Ms Sharmila added: "The accused persons' subsequent return to the hotel was likewise not motivated by remorse or regret, but instead, a conscious and calculated attempt at self-preservation."
'Fine line' between safety and privacy
While the rape at Hotel 81 Cosy has raised questions about hotel security, those in the industry say it can be difficult to prevent such incidents, especially if they occur behind closed doors.
But they told The New Paper that they do take precautions to prevent trouble.
The general manager of Dragon Court Hotel in Chinatown, who wanted to be known only as Mr Lee, said it has a policy of turning away intoxicated customers.
"When someone is drunk, you don't know what they are going to do. Some throw up in the rooms, which can make it difficult for our cleaning staff. Worse, some may even get violent and break things," he said.
He recounted an incident during the recent Christmas holidays when three men entered his hotel carrying a drunk woman.
"My staff said 'no' to them immediately. When you see a group like that, who knows what they're going to do.
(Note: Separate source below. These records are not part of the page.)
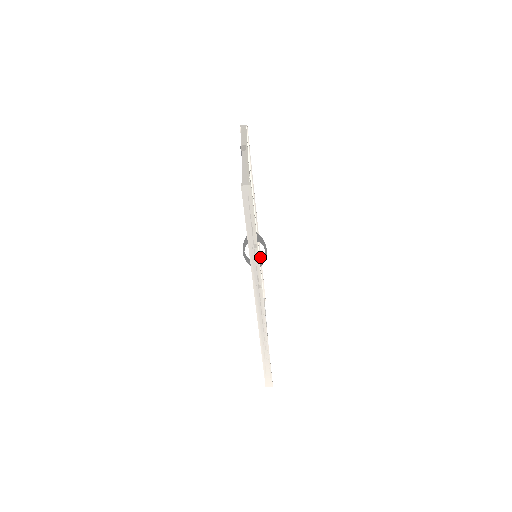
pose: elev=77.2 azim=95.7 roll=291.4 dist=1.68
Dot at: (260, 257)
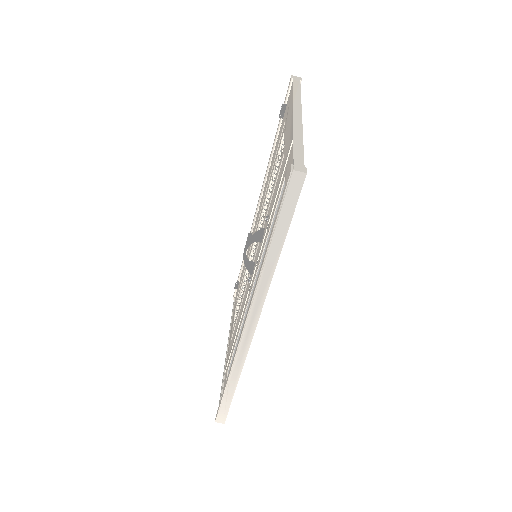
Dot at: occluded
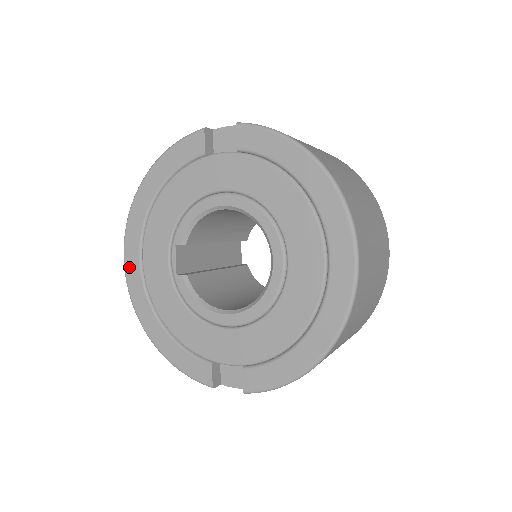
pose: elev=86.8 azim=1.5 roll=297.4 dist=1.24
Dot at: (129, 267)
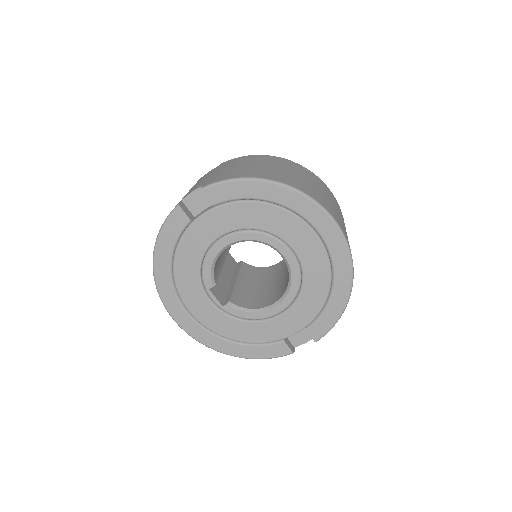
Dot at: (183, 324)
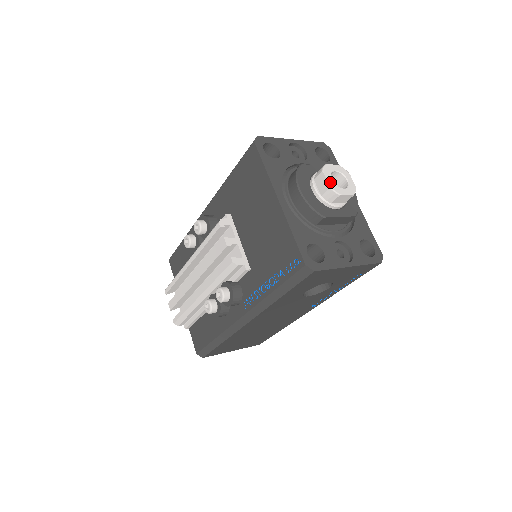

So we try to prevent these as much as possible," said Mr Lee, who has more than a decade's experience in hospitality.
KNOCK ON DOORS
When guests have noisy rows in the room, hotel staff would knock on the door to ensure everything is all right.
"Most of them are couples who are having a tiff, so we tell them to keep the volume down and not affect the other guests," he said.
But when quarrels or fights get out of hand, security is called in to ask the guests to leave.
In the two years that he has run the hotel, there have been no major incidents that required police intervention, Mr Lee said.
A manager for a budget hotel chain said it has an unwritten rule on turning away groups that raise alarm bells.
"For instance, if there are two or three guys and a girl, we'd usually tell them no," said the manager, who cannot be named because he is not authorised to speak to the media.
"This is to prevent incidents like (the Hotel 81 Cosy rape) from happening."
But the manager admitted that it can be tricky when a couple check in, and that it is nearly impossible to prevent crime, especially if it happens behind a closed hotel room door.
"If we go knocking on someone's door every time we hear loud noises, we may be invading their privacy," he said.
"It's a fine line that we tread, ensuring safety while giving our guests the space they need. So we can only take precautions like turning away suspicious characters and making sure we have ample security."